Task A: In the blog post, where is Joe suspected to spend New Year?

(Quoted passage Opens)

Wild and Wandering Thoughts of a frizz-laden loon

Monday, December 24, 2007

To quote Marie, this blog is also dying. It's obvious. The thing is...I can't really permanently stop writing in it. It serves as an archive to what I now call my formative years (even though they were about three years ago), and I think if I keep writing, I'll be able to look back and observe a maturity progression. I'm already doing that, anyway; I keep looking back at various entries and wondering how the hell people could stand reading them.

Well, it's Christmas Eve; the festive season has completely passed me by due to long hours at work and mountains of homework from school. I've noticed it, of course, (how could you not?), but it hasn't affected me, at all. Not the slightest, smallest twinge of excitement at all. Not anymore.

This time was bound to come, of course. I'm still feeling pangs of loss, though. Christmas was such a exciting time of my life for about fourteen years, and the last two have seen me mature to the point where I can see through it. But, I'll never feel those twinges again. Dad's told me that Christmas is fun when you have young kids, but who's to say I'll have children? I haven't exactly warmed to the idea so far.

This is maturity. This is approaching adulthood. When I was young, I thought being an adult would feel grand and fine and important; from what I'm experiencing, the beginning of adulthoodm seems to be comprised of contemplation; "...so that's how it is."

And so it goes.

Joe's back. He came home a few days ago. I never did tell him how much I missed him, and I doubt I will. We're the typical siblings; we'll probably remain stoic to the very end. I've barely seen him, but it's lovely to have him home. We suspect he'll spend New Year up in Liverpool, with his new friends. Either that, or stay home and get blind drunk with some of his old ones still in Cheltenham. Either way, there'll be booze involved.

(Quoted passage Closes)

Task B: Render the lines of the entries, starting at the line that contains "## Is there" and ending at the line that contains "5. Scrum master: Nestor", as a Markdown table with the columns Row and Line. Number each line and leave out blank lines and pictures.

(Data records Opens)

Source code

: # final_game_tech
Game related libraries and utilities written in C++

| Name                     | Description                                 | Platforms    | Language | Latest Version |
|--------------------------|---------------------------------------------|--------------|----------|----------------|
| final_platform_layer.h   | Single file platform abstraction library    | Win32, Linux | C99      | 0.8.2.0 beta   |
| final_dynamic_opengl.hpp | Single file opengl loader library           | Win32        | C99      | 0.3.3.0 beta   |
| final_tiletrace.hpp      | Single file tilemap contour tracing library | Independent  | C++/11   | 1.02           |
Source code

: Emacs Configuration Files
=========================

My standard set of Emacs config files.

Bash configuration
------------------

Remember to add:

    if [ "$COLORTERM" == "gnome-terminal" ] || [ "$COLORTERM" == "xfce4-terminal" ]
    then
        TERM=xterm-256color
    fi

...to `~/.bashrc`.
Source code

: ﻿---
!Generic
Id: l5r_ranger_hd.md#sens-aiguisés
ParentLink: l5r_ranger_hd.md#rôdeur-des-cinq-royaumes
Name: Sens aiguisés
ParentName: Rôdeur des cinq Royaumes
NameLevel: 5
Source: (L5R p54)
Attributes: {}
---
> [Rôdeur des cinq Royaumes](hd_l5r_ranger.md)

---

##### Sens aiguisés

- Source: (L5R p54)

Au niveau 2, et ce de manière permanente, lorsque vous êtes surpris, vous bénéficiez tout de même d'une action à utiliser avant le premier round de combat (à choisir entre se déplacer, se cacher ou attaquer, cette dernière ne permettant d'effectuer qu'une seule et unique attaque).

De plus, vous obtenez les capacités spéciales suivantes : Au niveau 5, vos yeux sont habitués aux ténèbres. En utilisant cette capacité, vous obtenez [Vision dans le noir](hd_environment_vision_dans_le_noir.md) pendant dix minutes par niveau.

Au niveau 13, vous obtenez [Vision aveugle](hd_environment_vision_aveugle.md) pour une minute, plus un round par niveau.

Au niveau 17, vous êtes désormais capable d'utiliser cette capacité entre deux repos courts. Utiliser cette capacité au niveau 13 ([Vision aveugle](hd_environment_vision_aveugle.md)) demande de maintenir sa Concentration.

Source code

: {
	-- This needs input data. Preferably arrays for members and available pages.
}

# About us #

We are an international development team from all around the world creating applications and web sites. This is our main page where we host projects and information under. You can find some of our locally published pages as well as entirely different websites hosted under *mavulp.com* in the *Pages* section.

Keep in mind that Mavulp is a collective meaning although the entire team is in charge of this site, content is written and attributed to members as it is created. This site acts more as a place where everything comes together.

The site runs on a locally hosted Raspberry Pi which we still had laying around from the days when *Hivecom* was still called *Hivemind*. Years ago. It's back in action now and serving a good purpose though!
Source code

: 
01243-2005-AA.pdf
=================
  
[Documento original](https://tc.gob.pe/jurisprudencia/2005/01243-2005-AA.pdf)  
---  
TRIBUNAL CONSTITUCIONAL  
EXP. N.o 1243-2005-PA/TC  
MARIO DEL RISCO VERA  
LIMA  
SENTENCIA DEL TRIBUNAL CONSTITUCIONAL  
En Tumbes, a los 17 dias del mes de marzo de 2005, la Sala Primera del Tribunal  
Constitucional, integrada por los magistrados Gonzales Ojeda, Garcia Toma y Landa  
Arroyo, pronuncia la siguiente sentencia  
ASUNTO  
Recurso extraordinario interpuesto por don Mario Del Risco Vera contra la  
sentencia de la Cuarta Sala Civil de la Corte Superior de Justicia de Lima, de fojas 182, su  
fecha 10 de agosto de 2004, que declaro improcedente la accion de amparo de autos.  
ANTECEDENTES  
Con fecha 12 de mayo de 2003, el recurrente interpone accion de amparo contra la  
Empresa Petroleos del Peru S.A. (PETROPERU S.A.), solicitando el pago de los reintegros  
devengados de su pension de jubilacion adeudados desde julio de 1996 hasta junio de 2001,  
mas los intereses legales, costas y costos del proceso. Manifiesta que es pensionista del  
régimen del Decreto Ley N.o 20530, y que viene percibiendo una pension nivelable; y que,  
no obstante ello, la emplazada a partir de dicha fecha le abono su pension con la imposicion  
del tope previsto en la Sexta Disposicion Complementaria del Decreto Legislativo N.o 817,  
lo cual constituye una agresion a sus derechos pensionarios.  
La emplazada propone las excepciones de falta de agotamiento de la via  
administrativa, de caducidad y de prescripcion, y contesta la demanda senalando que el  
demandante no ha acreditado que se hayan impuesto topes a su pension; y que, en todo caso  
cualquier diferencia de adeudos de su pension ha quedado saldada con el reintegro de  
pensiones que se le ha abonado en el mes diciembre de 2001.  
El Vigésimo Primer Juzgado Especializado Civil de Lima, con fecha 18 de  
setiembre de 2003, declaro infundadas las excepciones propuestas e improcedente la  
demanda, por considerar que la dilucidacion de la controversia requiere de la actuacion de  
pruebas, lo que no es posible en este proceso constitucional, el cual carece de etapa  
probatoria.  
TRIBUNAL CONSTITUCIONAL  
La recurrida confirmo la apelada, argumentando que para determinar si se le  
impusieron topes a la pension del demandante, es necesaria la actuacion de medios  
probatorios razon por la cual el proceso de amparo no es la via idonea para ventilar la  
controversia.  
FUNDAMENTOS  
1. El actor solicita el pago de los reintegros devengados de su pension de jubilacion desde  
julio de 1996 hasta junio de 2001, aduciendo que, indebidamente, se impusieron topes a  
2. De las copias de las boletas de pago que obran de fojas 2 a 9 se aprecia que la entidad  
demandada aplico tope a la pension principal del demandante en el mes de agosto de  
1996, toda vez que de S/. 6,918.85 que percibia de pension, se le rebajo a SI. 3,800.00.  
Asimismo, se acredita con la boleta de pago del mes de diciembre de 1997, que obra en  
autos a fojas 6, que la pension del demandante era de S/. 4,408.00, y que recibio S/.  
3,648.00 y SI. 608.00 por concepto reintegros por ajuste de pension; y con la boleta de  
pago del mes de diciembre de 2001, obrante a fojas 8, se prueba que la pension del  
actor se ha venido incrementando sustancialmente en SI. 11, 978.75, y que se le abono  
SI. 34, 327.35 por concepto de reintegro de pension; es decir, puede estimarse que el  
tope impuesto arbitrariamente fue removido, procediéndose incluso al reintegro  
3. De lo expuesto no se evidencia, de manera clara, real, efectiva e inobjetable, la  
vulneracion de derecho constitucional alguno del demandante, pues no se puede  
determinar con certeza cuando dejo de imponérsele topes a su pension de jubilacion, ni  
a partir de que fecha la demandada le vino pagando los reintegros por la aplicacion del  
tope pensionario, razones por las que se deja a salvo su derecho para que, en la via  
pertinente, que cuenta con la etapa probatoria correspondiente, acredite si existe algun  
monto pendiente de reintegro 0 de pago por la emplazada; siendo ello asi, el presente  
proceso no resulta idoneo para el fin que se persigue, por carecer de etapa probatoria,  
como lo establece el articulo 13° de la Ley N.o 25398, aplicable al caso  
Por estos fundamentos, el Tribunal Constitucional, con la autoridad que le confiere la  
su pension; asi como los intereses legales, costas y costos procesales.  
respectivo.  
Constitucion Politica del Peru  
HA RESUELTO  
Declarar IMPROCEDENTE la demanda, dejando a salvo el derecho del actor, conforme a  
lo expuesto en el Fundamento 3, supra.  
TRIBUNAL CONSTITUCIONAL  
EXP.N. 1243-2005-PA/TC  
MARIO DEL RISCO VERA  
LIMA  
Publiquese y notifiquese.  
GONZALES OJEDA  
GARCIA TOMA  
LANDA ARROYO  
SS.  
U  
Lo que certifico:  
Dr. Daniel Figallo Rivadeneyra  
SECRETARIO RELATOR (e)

(Data records Closes)
(Data records Opens)

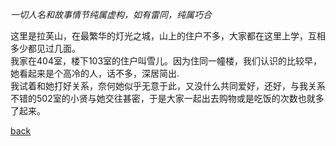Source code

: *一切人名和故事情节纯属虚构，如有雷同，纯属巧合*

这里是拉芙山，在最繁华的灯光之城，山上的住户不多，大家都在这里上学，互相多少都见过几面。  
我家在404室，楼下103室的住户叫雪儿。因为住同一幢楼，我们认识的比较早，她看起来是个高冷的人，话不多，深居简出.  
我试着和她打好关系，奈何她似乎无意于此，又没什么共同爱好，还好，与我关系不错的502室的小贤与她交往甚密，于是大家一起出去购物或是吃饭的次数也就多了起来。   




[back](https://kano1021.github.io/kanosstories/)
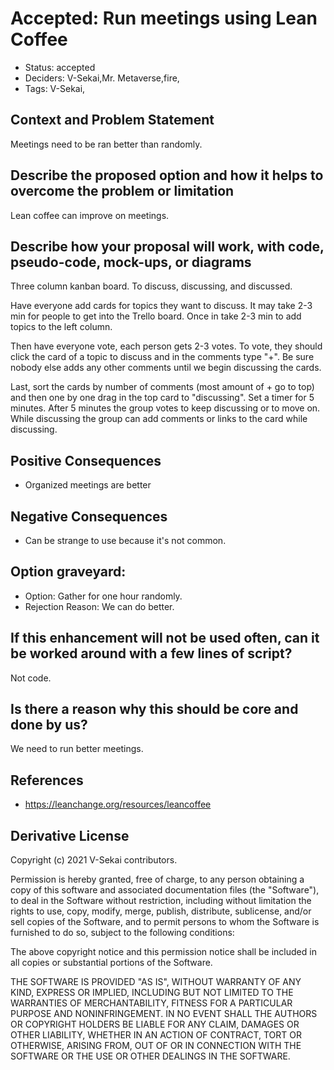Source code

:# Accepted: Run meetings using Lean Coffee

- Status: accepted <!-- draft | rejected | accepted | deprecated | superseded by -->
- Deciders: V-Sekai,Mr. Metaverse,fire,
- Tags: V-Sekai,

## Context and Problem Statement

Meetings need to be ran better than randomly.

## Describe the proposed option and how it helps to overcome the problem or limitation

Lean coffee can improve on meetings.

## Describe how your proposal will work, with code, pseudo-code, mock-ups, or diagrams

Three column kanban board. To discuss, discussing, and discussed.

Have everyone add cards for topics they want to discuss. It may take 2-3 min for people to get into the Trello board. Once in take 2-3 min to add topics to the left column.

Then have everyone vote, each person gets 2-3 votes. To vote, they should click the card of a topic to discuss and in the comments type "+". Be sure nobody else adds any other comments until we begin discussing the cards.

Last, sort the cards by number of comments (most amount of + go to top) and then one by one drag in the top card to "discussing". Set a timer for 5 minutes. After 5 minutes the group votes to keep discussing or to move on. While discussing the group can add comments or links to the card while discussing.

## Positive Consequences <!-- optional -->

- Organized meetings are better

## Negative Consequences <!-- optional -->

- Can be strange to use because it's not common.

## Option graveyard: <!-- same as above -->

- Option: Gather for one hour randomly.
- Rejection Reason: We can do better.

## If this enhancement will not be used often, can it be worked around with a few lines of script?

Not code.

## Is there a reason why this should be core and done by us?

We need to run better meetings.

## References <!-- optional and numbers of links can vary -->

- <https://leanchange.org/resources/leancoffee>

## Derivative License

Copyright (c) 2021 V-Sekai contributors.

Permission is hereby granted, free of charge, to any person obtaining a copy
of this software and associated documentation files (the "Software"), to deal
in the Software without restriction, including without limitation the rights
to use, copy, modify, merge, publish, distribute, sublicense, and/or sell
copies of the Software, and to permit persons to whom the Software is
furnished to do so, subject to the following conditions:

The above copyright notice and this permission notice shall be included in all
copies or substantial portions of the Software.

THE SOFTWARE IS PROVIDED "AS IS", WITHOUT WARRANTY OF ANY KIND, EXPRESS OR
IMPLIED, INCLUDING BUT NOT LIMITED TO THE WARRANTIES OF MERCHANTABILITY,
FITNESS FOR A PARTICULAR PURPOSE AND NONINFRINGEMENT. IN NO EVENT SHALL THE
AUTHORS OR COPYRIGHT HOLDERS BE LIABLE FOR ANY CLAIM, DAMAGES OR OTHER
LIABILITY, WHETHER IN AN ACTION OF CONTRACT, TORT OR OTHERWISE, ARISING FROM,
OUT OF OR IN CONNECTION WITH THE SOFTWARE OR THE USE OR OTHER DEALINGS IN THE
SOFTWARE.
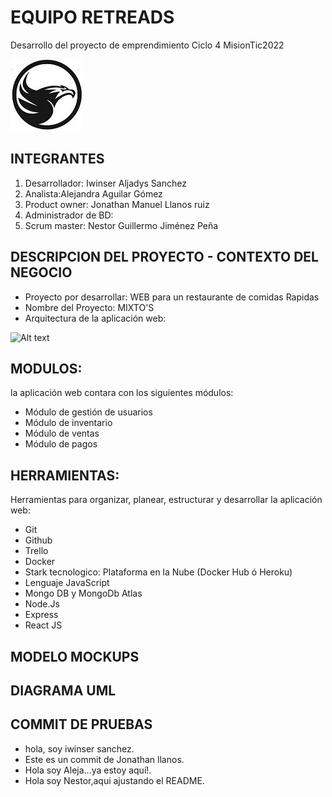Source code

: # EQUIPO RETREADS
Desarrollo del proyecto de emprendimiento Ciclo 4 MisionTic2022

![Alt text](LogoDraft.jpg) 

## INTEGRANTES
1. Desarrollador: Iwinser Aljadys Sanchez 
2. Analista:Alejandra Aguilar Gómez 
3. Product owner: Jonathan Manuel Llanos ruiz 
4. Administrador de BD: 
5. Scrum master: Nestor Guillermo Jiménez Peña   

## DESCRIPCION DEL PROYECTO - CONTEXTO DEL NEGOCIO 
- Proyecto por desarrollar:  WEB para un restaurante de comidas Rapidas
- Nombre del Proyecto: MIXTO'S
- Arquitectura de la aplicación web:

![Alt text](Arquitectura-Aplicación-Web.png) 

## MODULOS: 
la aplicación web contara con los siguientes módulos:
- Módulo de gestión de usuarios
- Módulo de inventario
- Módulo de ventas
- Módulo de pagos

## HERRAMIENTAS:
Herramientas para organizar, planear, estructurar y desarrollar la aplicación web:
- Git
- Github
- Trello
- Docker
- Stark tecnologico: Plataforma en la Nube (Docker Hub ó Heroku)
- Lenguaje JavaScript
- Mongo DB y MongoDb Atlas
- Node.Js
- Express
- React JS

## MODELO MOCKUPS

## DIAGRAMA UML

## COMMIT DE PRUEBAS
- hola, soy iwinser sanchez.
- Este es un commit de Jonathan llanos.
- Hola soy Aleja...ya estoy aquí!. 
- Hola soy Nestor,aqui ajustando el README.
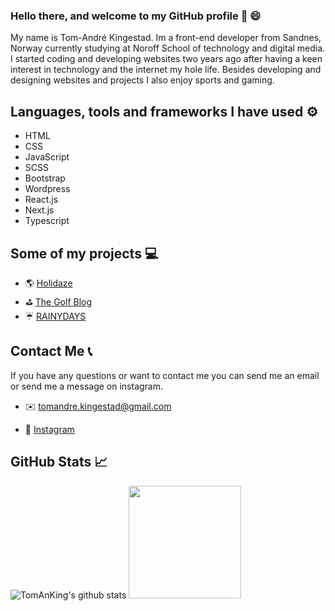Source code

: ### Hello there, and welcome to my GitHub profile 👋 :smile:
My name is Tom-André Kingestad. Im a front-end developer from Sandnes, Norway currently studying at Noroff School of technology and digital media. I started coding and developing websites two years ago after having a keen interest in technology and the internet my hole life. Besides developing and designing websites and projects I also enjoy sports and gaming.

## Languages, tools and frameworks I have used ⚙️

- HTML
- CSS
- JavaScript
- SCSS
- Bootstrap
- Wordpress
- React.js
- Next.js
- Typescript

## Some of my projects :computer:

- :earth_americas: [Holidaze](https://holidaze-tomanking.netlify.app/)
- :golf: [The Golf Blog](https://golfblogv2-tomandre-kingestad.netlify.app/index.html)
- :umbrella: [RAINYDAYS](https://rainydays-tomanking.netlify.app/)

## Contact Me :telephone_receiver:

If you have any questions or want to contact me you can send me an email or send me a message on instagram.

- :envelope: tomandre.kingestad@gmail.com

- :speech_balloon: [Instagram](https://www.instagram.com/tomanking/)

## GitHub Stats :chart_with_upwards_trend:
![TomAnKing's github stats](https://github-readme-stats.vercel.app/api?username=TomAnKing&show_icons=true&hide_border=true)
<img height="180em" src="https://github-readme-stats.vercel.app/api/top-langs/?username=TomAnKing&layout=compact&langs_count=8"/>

(Data records Closes)
(Data records Opens)

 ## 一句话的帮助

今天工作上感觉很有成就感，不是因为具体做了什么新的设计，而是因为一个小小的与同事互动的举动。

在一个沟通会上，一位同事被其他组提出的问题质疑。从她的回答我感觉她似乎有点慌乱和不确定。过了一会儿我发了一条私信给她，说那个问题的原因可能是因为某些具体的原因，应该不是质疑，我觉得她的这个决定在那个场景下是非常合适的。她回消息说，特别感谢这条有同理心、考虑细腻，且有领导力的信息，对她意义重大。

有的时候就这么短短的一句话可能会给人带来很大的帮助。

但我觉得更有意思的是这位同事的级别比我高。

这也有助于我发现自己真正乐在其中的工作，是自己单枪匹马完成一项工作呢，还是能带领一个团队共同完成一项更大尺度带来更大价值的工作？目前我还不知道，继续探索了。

(Data records Closes)

Written solution A: Up in Liverpool, with his new friends.

Written solution B:
| Row | Line |
|---|---|
| 1 | ## Is there a reason why this should be core and done by us? |
| 2 | We need to run better meetings. |
| 3 | ## References <!-- optional and numbers of links can vary --> |
| 4 | - <https://leanchange.org/resources/leancoffee> |
| 5 | ## Derivative License |
| 6 | Copyright (c) 2021 V-Sekai contributors. |
| 7 | Permission is hereby granted, free of charge, to any person obtaining a copy |
| 8 | of this software and associated documentation files (the "Software"), to deal |
| 9 | in the Software without restriction, including without limitation the rights |
| 10 | to use, copy, modify, merge, publish, distribute, sublicense, and/or sell |
| 11 | copies of the Software, and to permit persons to whom the Software is |
| 12 | furnished to do so, subject to the following conditions: |
| 13 | The above copyright notice and this permission notice shall be included in all |
| 14 | copies or substantial portions of the Software. |
| 15 | THE SOFTWARE IS PROVIDED "AS IS", WITHOUT WARRANTY OF ANY KIND, EXPRESS OR |
| 16 | IMPLIED, INCLUDING BUT NOT LIMITED TO THE WARRANTIES OF MERCHANTABILITY, |
| 17 | FITNESS FOR A PARTICULAR PURPOSE AND NONINFRINGEMENT. IN NO EVENT SHALL THE |
| 18 | AUTHORS OR COPYRIGHT HOLDERS BE LIABLE FOR ANY CLAIM, DAMAGES OR OTHER |
| 19 | LIABILITY, WHETHER IN AN ACTION OF CONTRACT, TORT OR OTHERWISE, ARISING FROM, |
| 20 | OUT OF OR IN CONNECTION WITH THE SOFTWARE OR THE USE OR OTHER DEALINGS IN THE |
| 21 | SOFTWARE. |
| 22 | Source code |
| 23 | : # EQUIPO RETREADS |
| 24 | Desarrollo del proyecto de emprendimiento Ciclo 4 MisionTic2022 |
| 25 | ![Alt text](LogoDraft.jpg)  |
| 26 | ## INTEGRANTES |
| 27 | 1. Desarrollador: Iwinser Aljadys Sanchez  |
| 28 | 2. Analista:Alejandra Aguilar Gómez  |
| 29 | 3. Product owner: Jonathan Manuel Llanos ruiz  |
| 30 | 4. Administrador de BD:  |
| 31 | 5. Scrum master: Nestor Guillermo Jiménez Peña    |